▶ _Records contained in a dataset_:
● ● ● ● ●

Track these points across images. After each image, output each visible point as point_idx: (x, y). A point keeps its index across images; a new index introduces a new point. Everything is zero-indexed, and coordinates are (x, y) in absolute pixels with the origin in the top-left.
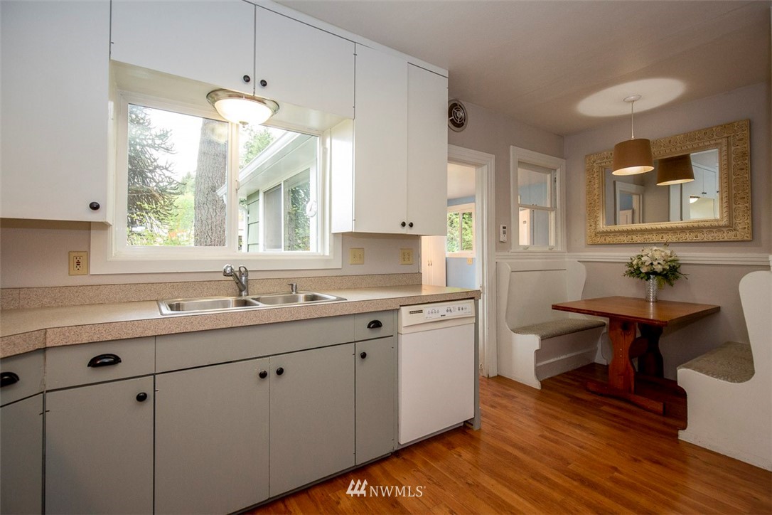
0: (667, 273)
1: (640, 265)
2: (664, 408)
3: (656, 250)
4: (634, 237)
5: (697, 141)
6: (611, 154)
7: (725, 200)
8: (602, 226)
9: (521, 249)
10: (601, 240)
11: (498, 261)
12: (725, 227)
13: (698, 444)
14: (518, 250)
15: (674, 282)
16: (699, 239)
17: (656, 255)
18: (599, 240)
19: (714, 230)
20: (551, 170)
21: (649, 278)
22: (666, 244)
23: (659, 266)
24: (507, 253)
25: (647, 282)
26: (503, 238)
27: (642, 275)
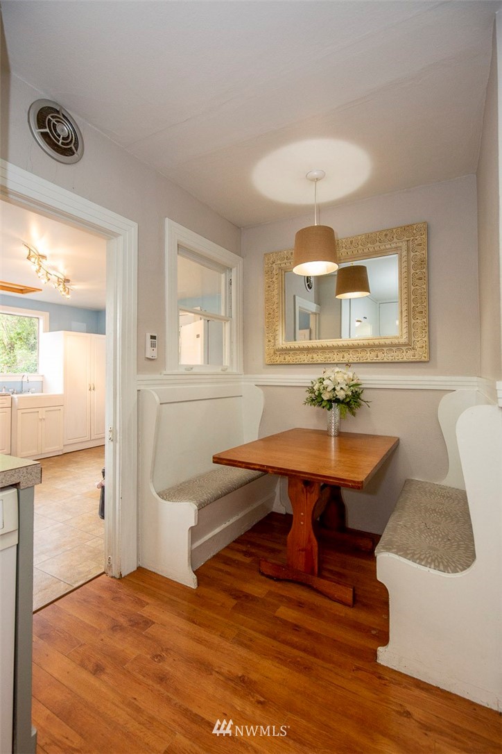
0: (350, 401)
1: (321, 391)
2: (355, 596)
3: (338, 372)
4: (315, 356)
5: (378, 243)
6: (292, 253)
7: (405, 314)
8: (282, 342)
9: (182, 371)
10: (282, 358)
11: (141, 388)
12: (405, 345)
13: (403, 671)
14: (175, 371)
15: (357, 411)
16: (379, 359)
17: (338, 379)
18: (279, 359)
19: (394, 349)
20: (226, 269)
21: (331, 407)
22: (348, 364)
23: (342, 392)
24: (158, 376)
25: (329, 412)
26: (150, 353)
27: (324, 404)
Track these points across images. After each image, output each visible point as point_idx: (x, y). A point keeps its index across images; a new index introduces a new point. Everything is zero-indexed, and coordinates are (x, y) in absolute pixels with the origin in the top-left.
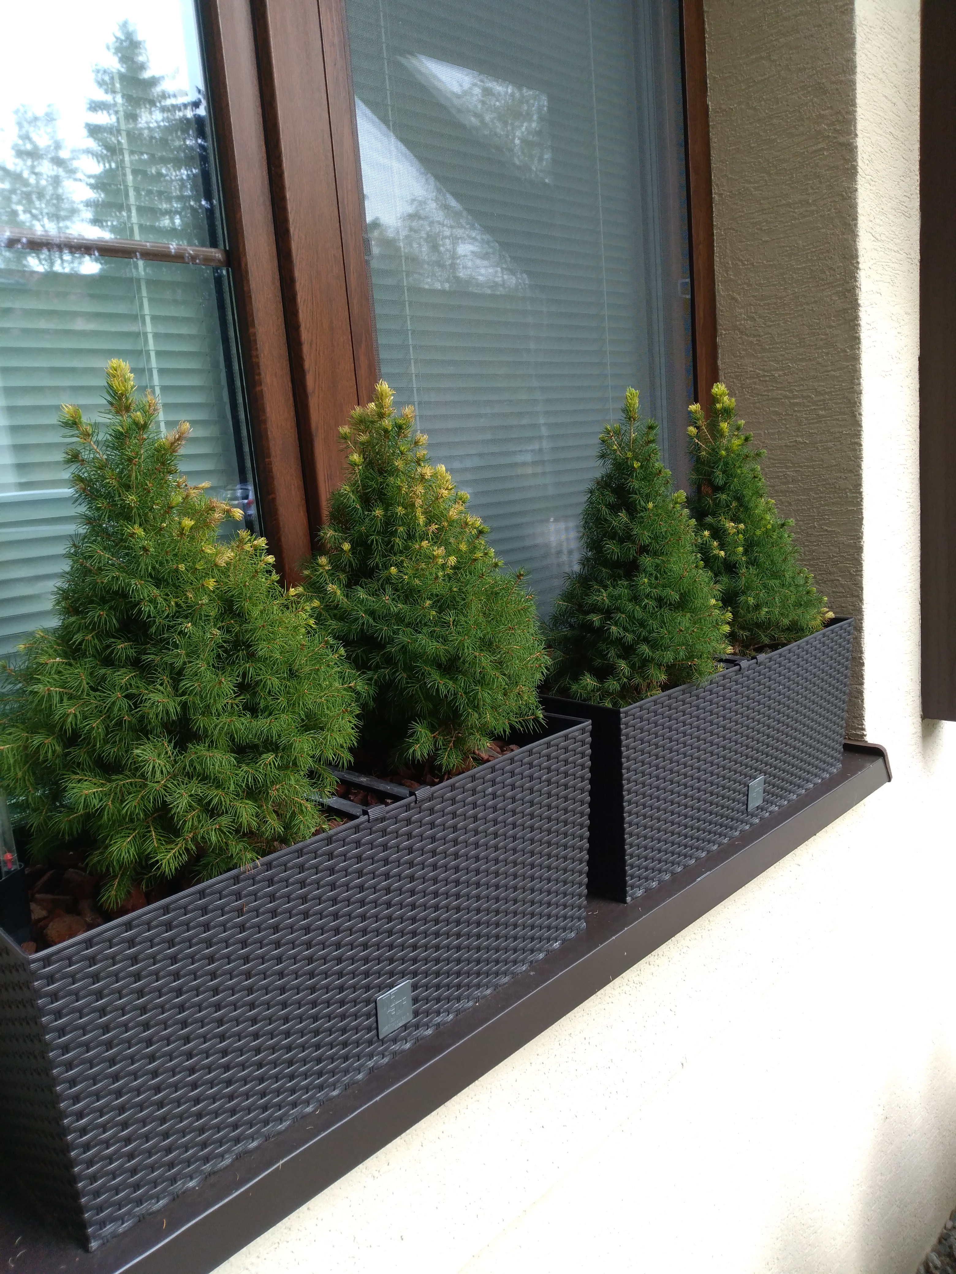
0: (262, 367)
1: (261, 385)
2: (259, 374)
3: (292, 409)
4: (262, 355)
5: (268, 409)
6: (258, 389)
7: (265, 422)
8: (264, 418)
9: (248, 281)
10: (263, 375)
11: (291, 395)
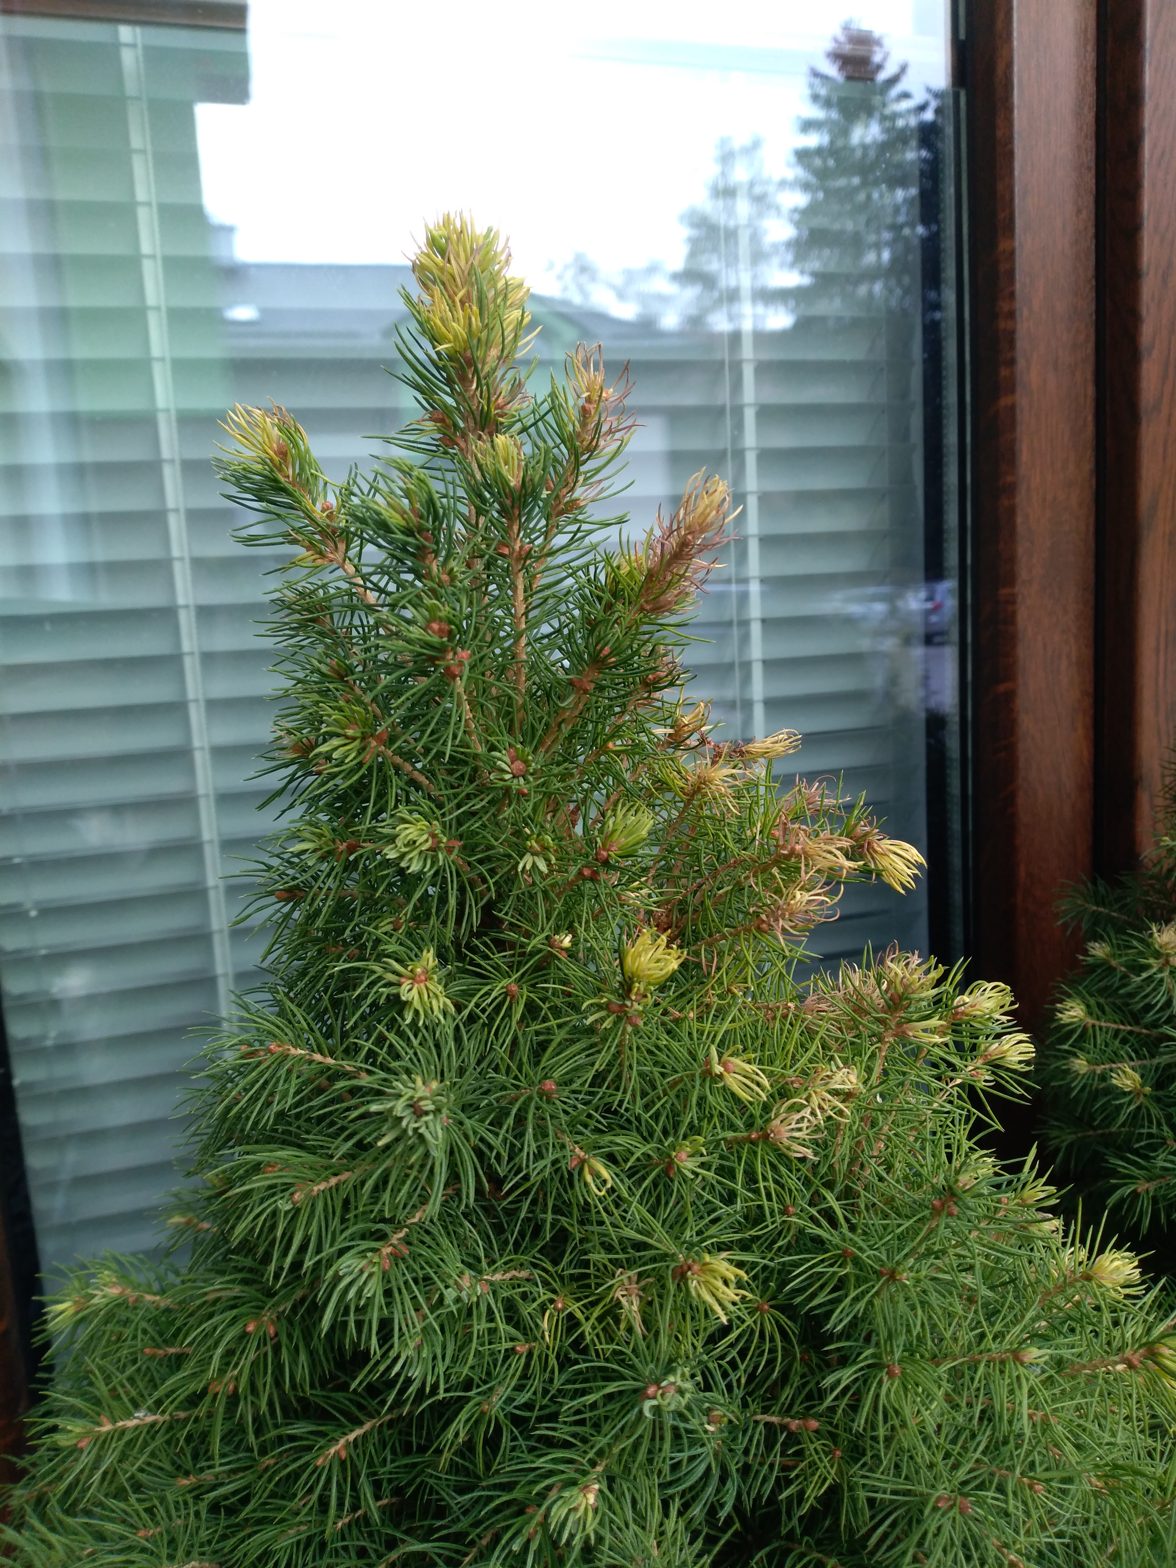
0: (1022, 343)
1: (1013, 391)
2: (1012, 362)
3: (1090, 453)
4: (1026, 312)
5: (1024, 456)
6: (1004, 402)
7: (1011, 490)
8: (1009, 479)
9: (1009, 110)
10: (1021, 363)
11: (1090, 418)
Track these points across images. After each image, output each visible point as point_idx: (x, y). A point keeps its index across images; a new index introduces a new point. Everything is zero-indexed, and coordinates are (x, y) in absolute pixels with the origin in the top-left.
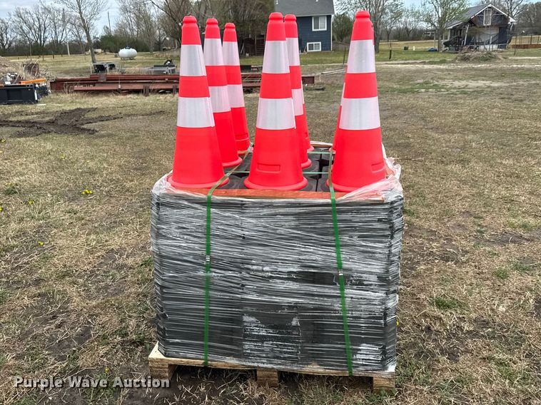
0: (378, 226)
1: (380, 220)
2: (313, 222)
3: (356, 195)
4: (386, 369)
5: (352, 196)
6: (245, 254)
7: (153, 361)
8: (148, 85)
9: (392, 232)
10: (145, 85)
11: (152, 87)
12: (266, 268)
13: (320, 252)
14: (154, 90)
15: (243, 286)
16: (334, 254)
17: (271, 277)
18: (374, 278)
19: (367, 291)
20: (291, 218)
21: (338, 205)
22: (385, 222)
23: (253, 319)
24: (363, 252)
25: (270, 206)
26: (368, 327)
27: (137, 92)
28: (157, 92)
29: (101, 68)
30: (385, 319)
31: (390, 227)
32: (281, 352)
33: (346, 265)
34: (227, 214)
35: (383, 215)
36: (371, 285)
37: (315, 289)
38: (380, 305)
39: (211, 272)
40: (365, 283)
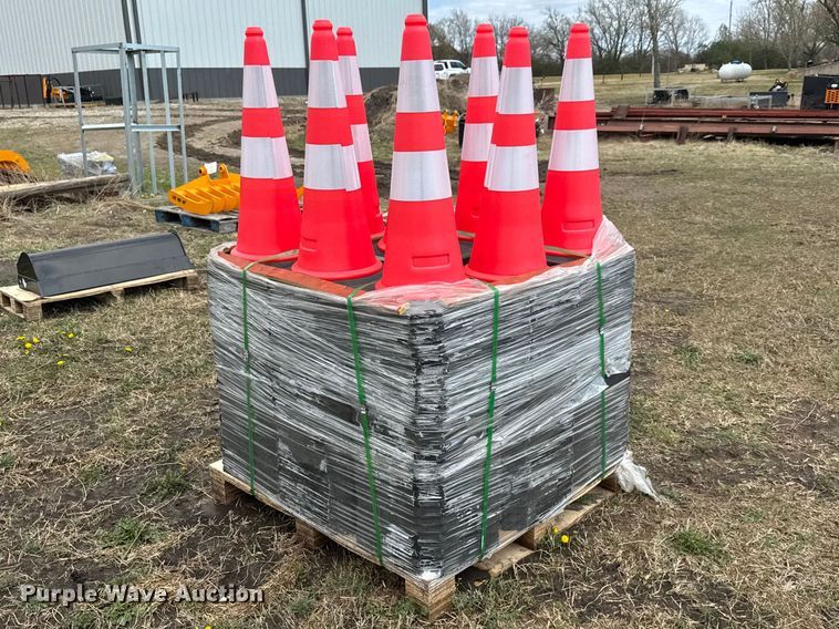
0: (399, 350)
1: (399, 342)
2: (333, 328)
3: (373, 298)
4: (420, 572)
5: (368, 299)
6: (274, 356)
7: (213, 471)
8: (686, 125)
9: (417, 364)
10: (683, 125)
11: (693, 129)
12: (292, 382)
13: (341, 374)
14: (696, 134)
15: (274, 399)
16: (355, 381)
17: (297, 395)
18: (400, 429)
19: (394, 445)
20: (311, 317)
21: (355, 309)
22: (407, 347)
23: (286, 448)
24: (386, 385)
25: (291, 295)
26: (397, 501)
27: (666, 136)
28: (701, 137)
29: (662, 96)
30: (416, 495)
31: (413, 355)
32: (312, 503)
33: (370, 401)
34: (258, 298)
35: (403, 335)
36: (397, 438)
37: (339, 426)
38: (406, 471)
39: (250, 373)
40: (390, 433)
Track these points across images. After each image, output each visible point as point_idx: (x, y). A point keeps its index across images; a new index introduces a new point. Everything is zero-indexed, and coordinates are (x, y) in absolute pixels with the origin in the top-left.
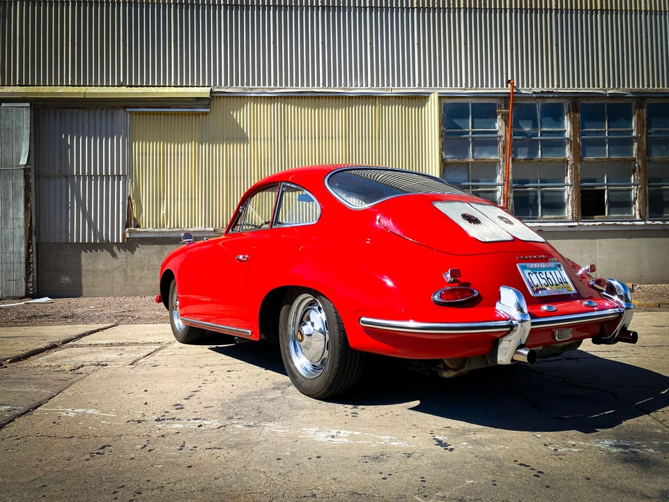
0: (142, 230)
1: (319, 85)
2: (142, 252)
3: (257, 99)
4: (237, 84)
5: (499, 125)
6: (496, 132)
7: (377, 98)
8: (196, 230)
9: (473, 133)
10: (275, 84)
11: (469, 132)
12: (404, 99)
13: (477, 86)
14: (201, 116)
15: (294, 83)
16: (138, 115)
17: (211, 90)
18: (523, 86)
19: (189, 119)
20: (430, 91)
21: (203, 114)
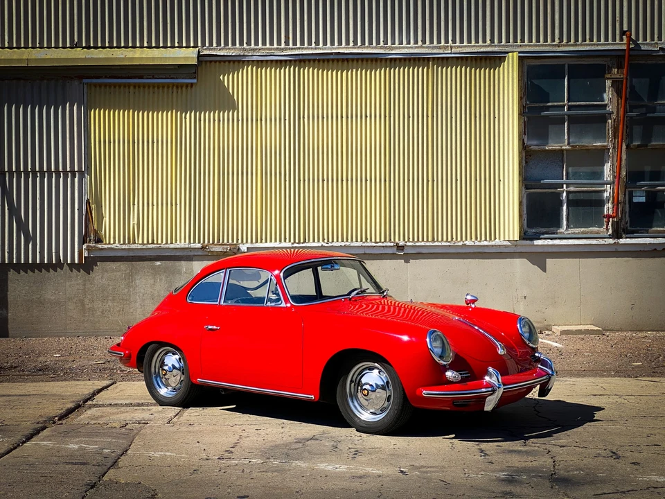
0: (106, 246)
1: (348, 43)
2: (103, 275)
3: (260, 64)
4: (234, 43)
5: (608, 96)
6: (605, 106)
7: (431, 60)
8: (178, 246)
9: (570, 108)
10: (287, 43)
11: (564, 106)
12: (469, 60)
13: (577, 40)
14: (184, 89)
15: (313, 40)
16: (98, 88)
17: (199, 52)
18: (645, 39)
19: (168, 92)
20: (507, 49)
21: (187, 86)
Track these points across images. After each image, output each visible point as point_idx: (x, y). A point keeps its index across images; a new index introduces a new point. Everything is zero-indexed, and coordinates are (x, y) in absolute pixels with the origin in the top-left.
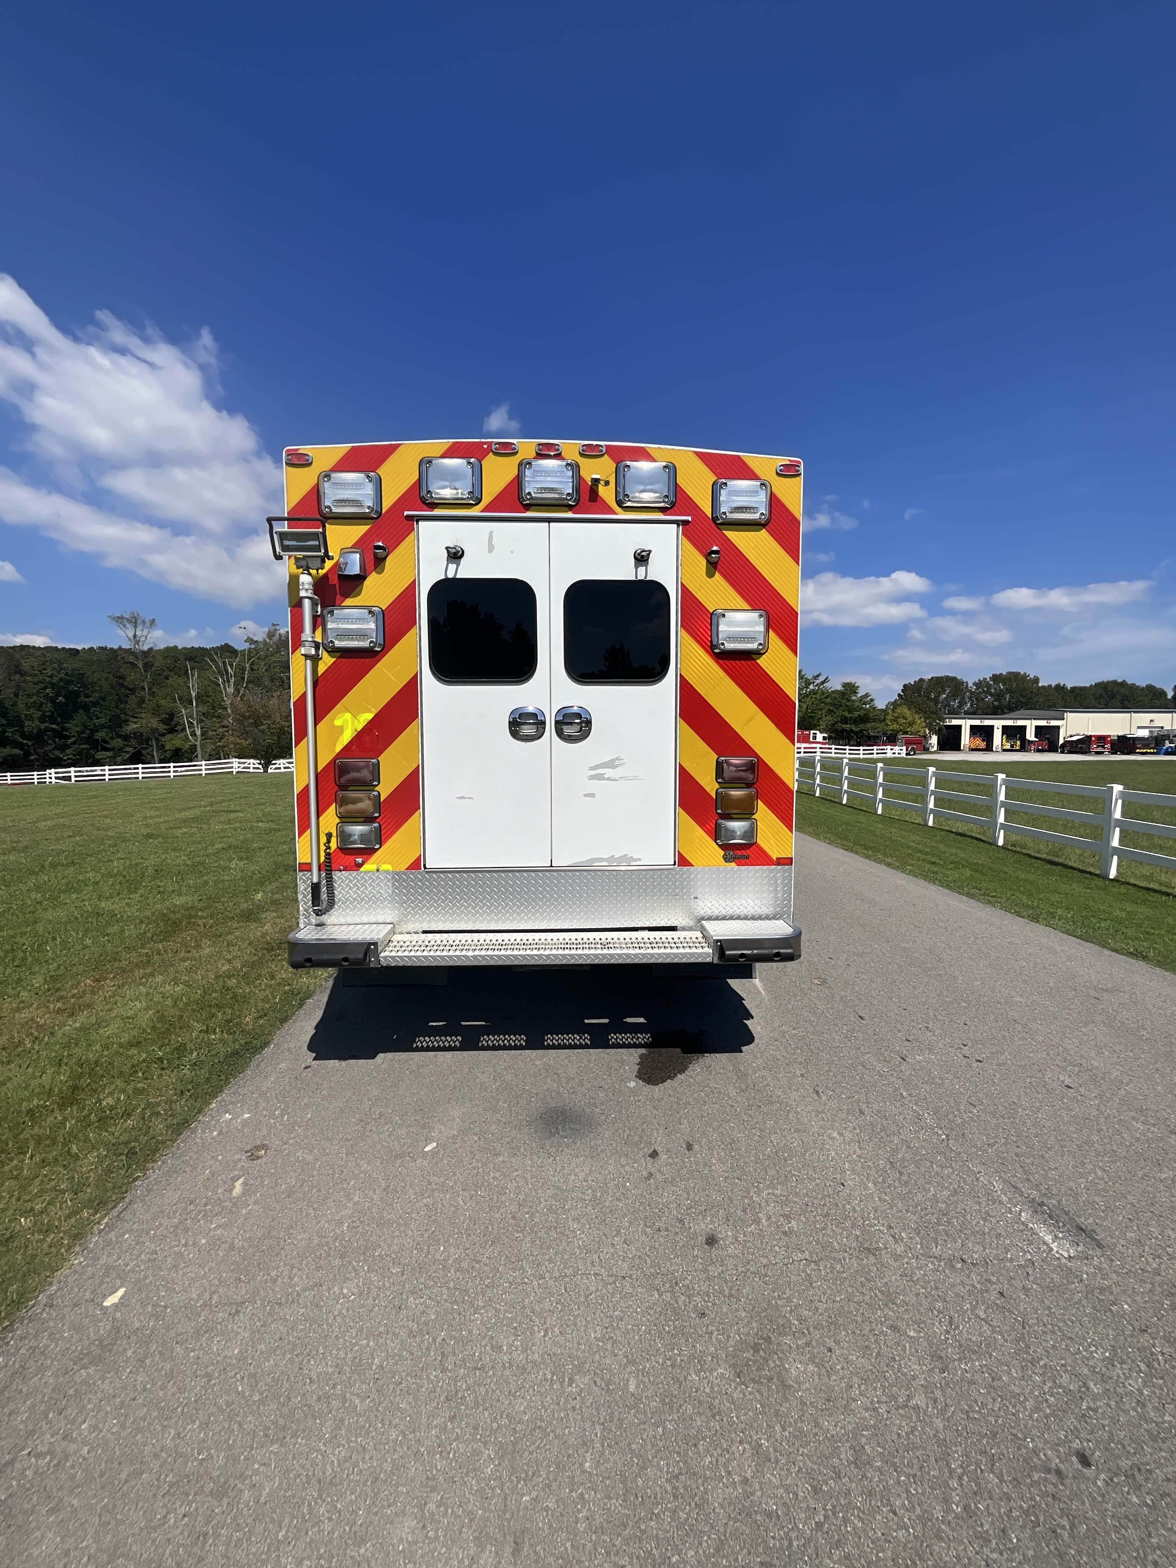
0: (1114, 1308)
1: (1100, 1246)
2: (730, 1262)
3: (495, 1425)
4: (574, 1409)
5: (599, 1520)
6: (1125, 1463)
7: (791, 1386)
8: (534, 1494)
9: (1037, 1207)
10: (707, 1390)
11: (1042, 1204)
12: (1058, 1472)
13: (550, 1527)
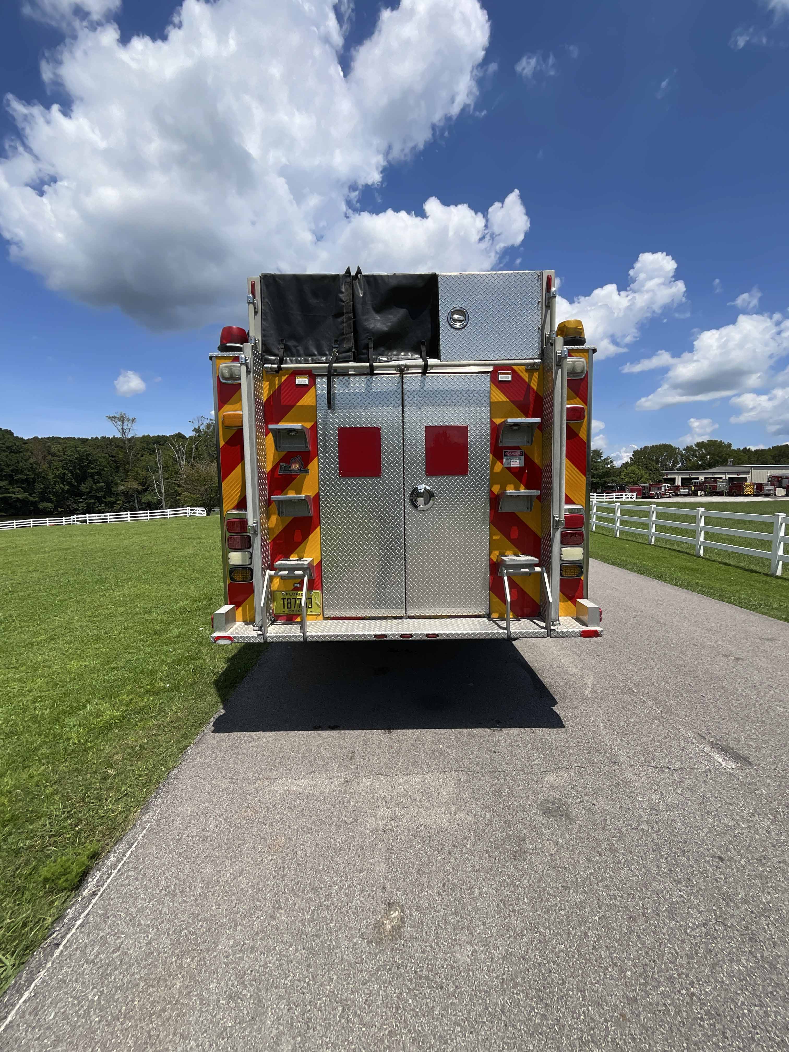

● ● ● ● ●

▶ _Requirement_: What is needed is an exact copy of the lines above, from the one holding "38: (380, 305)" down to the one holding "3: (495, 1425)", with those two included and the pictures left out.

▶ _Answer below_:
38: (380, 305)
39: (211, 272)
40: (365, 283)
0: (399, 350)
1: (399, 342)
2: (333, 328)
3: (373, 298)
4: (420, 572)
5: (368, 299)
6: (274, 356)
7: (213, 471)
8: (686, 125)
9: (417, 364)
10: (683, 125)
11: (693, 129)
12: (292, 382)
13: (341, 374)
14: (696, 134)
15: (274, 399)
16: (355, 381)
17: (297, 395)
18: (400, 429)
19: (394, 445)
20: (311, 317)
21: (355, 309)
22: (407, 347)
23: (286, 448)
24: (386, 385)
25: (291, 295)
26: (397, 501)
27: (666, 136)
28: (701, 137)
29: (662, 96)
30: (416, 495)
31: (413, 355)
32: (312, 503)
33: (370, 401)
34: (258, 298)
35: (403, 335)
36: (397, 438)
37: (339, 426)
38: (406, 471)
39: (250, 373)
40: (390, 433)
Track these points across images. After each image, output each visible point as point_idx: (x, y). A point keeps its index across images; a new index introduces a new point. Everything is zero-indexed, and coordinates are (x, y) in absolute pixels with the origin in the top-left.
0: (142, 230)
1: (319, 85)
2: (142, 252)
3: (257, 99)
4: (237, 84)
5: (499, 125)
6: (496, 132)
7: (377, 98)
8: (196, 230)
9: (473, 133)
10: (275, 84)
11: (469, 132)
12: (404, 99)
13: (477, 86)
14: (201, 116)
15: (294, 83)
16: (138, 115)
17: (211, 90)
18: (523, 86)
19: (189, 119)
20: (430, 91)
21: (203, 114)
0: (106, 246)
1: (348, 43)
2: (103, 275)
3: (260, 64)
4: (234, 43)
5: (608, 96)
6: (605, 106)
7: (431, 60)
8: (178, 246)
9: (570, 108)
10: (287, 43)
11: (564, 106)
12: (469, 60)
13: (577, 40)
14: (184, 89)
15: (313, 40)
16: (98, 88)
17: (199, 52)
18: (645, 39)
19: (168, 92)
20: (507, 49)
21: (187, 86)
Track these points across images. After each image, output each visible point as point_idx: (x, y). A point keeps its index across images; a new index introduces a new point. Everything is zero-indexed, and coordinates are (x, y) in absolute pixels with the origin in the top-left.
0: (1114, 1308)
1: (1100, 1246)
2: (730, 1262)
3: (495, 1425)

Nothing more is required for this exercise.